BC, Tallinn, 15.06.2016.Print version
Vjatseslav Leedo, owner of Saaremaa Laevakompanii (SLK), is planning to file a complaint against the Estonian government with the European Commission in connection with the ferry services tender held in 2014 and to claim 97-98 million euros in damages, informs LETA/BNS.

"We are in the final stages with a complaint to the European Commission already," Leedo said at a May 12 meeting with the Committee of Investigation to Identify Possible Corruption Risks in the Public Limited Company Port of Tallinn.

 

"It took us seven months to go through [the documents] and there's a 90% likelihood that there was a gross violation of general principles. The claim is not big, somewhere in the region of 97-98 million euros," Leedo said according to the transcript published with the findings of the survey on June 14th.

 

"If it comes out that there were violations, the state faces having to pay back that money, plus a double-sized fine, and the next step will be compensating us for our losses. Altogether this could mean approximately 300- 400 million euros," Leedo, whose businesses lost the 2014 tender for a 10-year contract to operate subsidized island ferry services to a subsidiary of the state-owned company Port of Tallinn, said.

 

Leedo said that SLK, too, held negotiations with the Polish shipbuilder Remontowa to have two brand new ferries built.

 

"The boats were a little bit smaller. There were projects – one was 86 meters, the other 156 meters, projects for two boats. They have changed the project a bit. Now the length of the boat in the projects is 114 meters," Leedo said.

 

He said that during their negotiations Remontowa offered to build the ferries for 24.4 million or 24.5 million euros. "We turned it down and developed the project of a boat ourselves," he said.

 

"Now, when Remontowa has started building the boats, it has been revealed that the ramps are not consistent with these new boats, because the terms of the tender have been grossly violated and the quays are not consistent either," he said. "The next step is that the quays must be extended.
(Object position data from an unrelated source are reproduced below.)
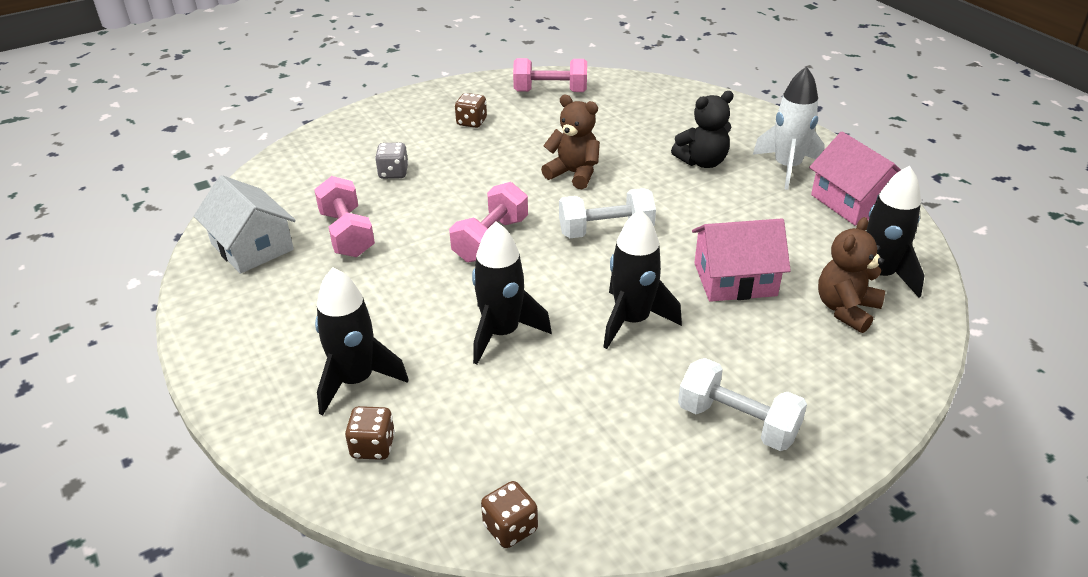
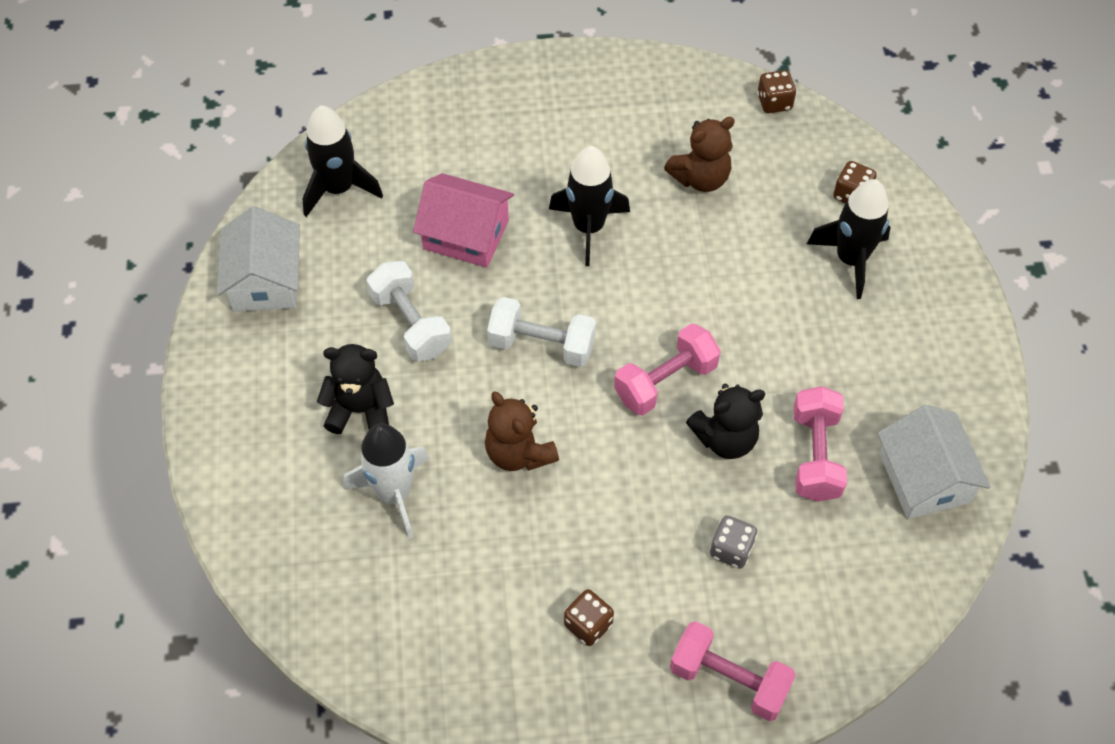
camera: 155 degrees left, 20 degrees up
black rocket [472,222,552,365] -> none
pink dumbbell [513,58,587,92] -> pink dumbbell moved to [670,621,796,721]
white dumbbell [678,358,807,451] -> white dumbbell moved to [366,261,452,361]
white rocket [753,66,825,190] -> white rocket moved to [344,423,430,539]
pink house [809,132,901,226] -> white house [217,206,300,312]
brown teddy bear [818,217,885,333] -> brown teddy bear moved to [664,117,735,192]
none -> black teddy bear [686,384,765,459]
One meter costs approximately one million."

 

Another possibility would be to use anchor poles, but that would cost approximately 4-5 million euros too. Extending costs something too, Leedo said.

 

Leedo, whose companies have operated subsidized services to Estonia's two largest western islands since the 1990s, argued that things are worst with the Hiiumaa route where a vessel must not be longer than 100 meters.

 

"When the boats are completed, four years from now the government will have to pay 30-60 million euros to dredge the channels," he said.

 

Leedo said he had learned that no work was being done at the Polish shipyard for the third consecutive month. "More money is being asked. An extension of deadline is being asked," he added.

 

"With Turkey the thing is that these port quys were lucky. They bought one boat that Norwegians had built for themselves. As a matter of fact, Turkey is building one boat now, the one that was commissioned. They bought one hull that had been built already. This is good. Because of this, they are on schedule building the one boat. The boat was half completed when the tender was still under way," Leedo said.